The development came to light on Thursday in reports out of the Dallas suburb of Carrollton.

According to court records, mayoral candidate Zul Mirza Mohamed faces 109 criminal counts, including 25 counts of unlawful possession of a ballot and 84 lesser counts of fraudulent use of a mail-in ballot application.

As the Dallas Morning News explained, Denton County Elections Office staff notified the sheriff’s office of potentially fraudulent activity after noticing a number of absentee ballot applications had been requested and delivered to a single post office box.

That destination was reportedly linked to a nursing home, prompting further investigation by local law enforcement.

Upon determining that none of the nursing home’s residents had requested a ballot, an undercover deputy staked out the post office branch and followed the suspect home after he was seen picking up the delivered applications.

A widespread issue

After obtaining a search warrant for his home, police reportedly found a fake driver’s license used to obtain the P.O. box along with dozens of opened ballot applications and ballots.

Each of the more than two dozen more serious second-degree felony charges could carry up to 20 years behind bars and $10,000 in fines upon conviction. The dozens of additional third-degree felonies are punishable by up to 10 years in jail and $10,000 in fines per count.

“Voter fraud is a serious and widespread issue and cannot be tolerated,” Denton County Sheriff Tracy Murphree said, according to the Dallas Morning News. “The fact an actual candidate for public office would engage in these activities is appalling.”
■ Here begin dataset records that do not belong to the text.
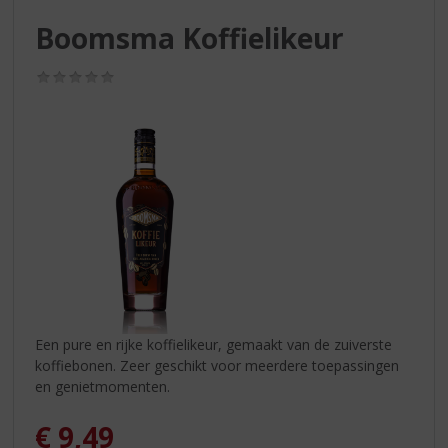
S
p
Boomsma Koffielikeur
r
i
(0,0
n
/
g
5)
n
a
a
r
d
e
n
a
v
i
g
Een pure en rijke koffielikeur, gemaakt van de zuiverste
a
koffiebonen. Zeer geschikt voor meerdere toepassingen
t
en genietmomenten.
i
e
€
9,49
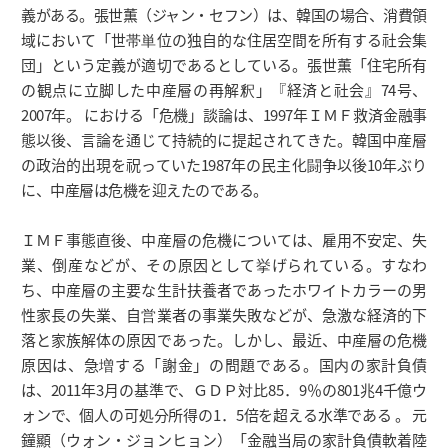
義がある。張世薫（ジャン・セフン）は、韓国の場合、消費領
域において「世帯単位の独自的な住居空間を所有する社会集
団」という定義が適切であるとしている。張世薫「住宅所有
の観点に立脚した中産層の再解釈」『経済と社会』74号、
2007年。 における「危機」談論は、1997年ＩＭＦ救済金融事
態以後、言論を通じて持続的に提起されてきた。韓国中産層
の政治的出現を祝っていた1987年の民主化闘争以後10年ぶり
に、中産層は危機を迎えたのである。
ＩＭＦ事態直後、中産層の危機については、雇用不安定、失
業、倒産などが、その原因として挙げられている。すなわ
ち、中産層の主要な生計扶養者であったホワイトカラーの男
性家長の失業、自営業者の事業失敗などが、急激な経済的下
落と家族解体の原因であった。しかし、最近、中産層の危機
原因は、急増する「謝金」の問題である。国内の家計負債
は、2011年3月の基準で、ＧＤＰ対比85．9％の801兆4千億ウ
ォンで、個人の可処分所得の1．5倍を超える水準である 。 元
鐘顯（ウォン・ジョンヒョン）「金融当局の家計負債軟着陸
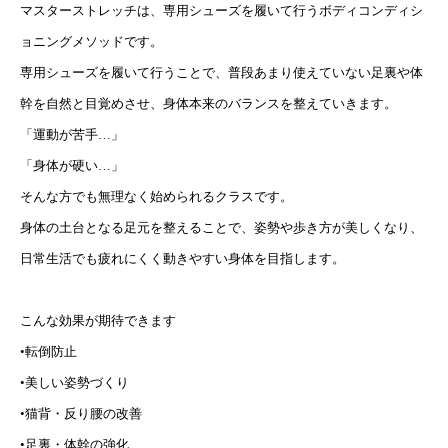
マスターストレッチは、専用シューズを履いて行うボディコンディシ
ョニングメソッドです。
専用シューズを履いて行うことで、普段あまり使えていない足裏や体
幹を自然と目覚めさせ、身体本来のバランスを整えていきます。
「運動が苦手…」
「身体が硬い…」
そんな方でも無理なく始められるクラスです。
身体の土台となる足元を整えることで、姿勢や歩き方が美しくなり、
日常生活でも疲れにくく動きやすい身体を目指します。
こんな効果が期待できます
•転倒防止
•美しい姿勢づくり
•猫背・反り腰の改善
•足裏・体幹の強化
Texas Attorney General Ken Paxton, whose office took part in the investigation, said the outcome had served the greater goal of “ensuring a free and fair Presidential election in the face of unprecedented voter fraud,” the Morning News noted.

He warned, however, that absentee ballots “are inherently insecure and vulnerable to fraud,” reiterating his office’s commitment to “safeguarding the integrity of our elections.”